The SS men at the front door encouraged them with truncheons. When the chamber was full, the SS men closed the door, and Mengele instructed his aide, Rotenführer Scheinmetz, to begin the gassing. He said, “Scheinmetz, mach da fertig.” Then, Scheinmetz took out a can of gas, a hammer and a special knife from a Red Cross truck, which followed every transport of prisoners headed to the gas chambers. He put on a mask, opened the can with the knife and hammer, and poured its contents through a window into the chamber. Then, he closed the window and took the can, hammer, knife, and mask back to the car. The Germans called the truck “Sanker.” I myself heard Mengele many times asking his aide, “Ist der Sanker da?” As soon as they finished, Mengele and his aide left in the ambulance, and we were escorted to the block.
I do not know how it was at the beginning, but later on, following such a night gassing, SS guards stayed at the bunker, and especially at the barracks, because sometimes when the bunker was left unguarded until the morning, boxes with gold teeth, along with other items of the gassed people that were stored in the barracks, were stolen.
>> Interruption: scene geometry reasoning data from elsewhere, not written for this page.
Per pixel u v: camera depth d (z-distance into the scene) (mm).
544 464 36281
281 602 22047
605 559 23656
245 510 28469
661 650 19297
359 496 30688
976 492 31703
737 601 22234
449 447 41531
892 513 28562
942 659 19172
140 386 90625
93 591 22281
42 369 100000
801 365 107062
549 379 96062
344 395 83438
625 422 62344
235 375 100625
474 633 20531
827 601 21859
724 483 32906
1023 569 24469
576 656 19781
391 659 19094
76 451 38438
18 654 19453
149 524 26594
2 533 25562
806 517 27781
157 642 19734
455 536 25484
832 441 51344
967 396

The gassed corpses stayed in the bunker until the morning, until the arrival of the kommando who burned them.
The cremation process was the same as the one I have described before, which took place on the first day of my work at bunker 2.
The following day, the things left by the people gassed in the barracks were taken away by a special kommando who sorted and transported them to the Effektenkammer [personal effects warehouse] in Auschwitz. The pits were cleared of ashes usually about 48 hours after the cremation. In the ashes, there were remains of bones. You could see skulls, knees, and long bones. We tossed the ashes out of the pit with shovels. Then, trucks arrived and the ashes were loaded on and taken to the Soła River.
We also unloaded the ashes from trucks into the Soła River. Of course, we were supervised by SS men. We had to cover the space between the car and the water with tarps so that no ashes would fall on the ground. The SS men instructed us to throw the ashes into the water in such a way that they would flow with the current and not go down. As soon as we unloaded the truck, we threw the ashes off the tarps into the water and thoroughly swept the entire place with brooms.
When we opened the chamber, the bodies of the gassed people were usually in a lying position. If there were many of them in one spot, they lay on and supported each other. Sometimes they were in a standing position with the torso bent forward. In many cases, I saw white foam on their lips. When you opened the chamber, it was very hot inside and you could smell the gas – it was suffocating, and it gave you a sweet and pleasant sensation in your mouth.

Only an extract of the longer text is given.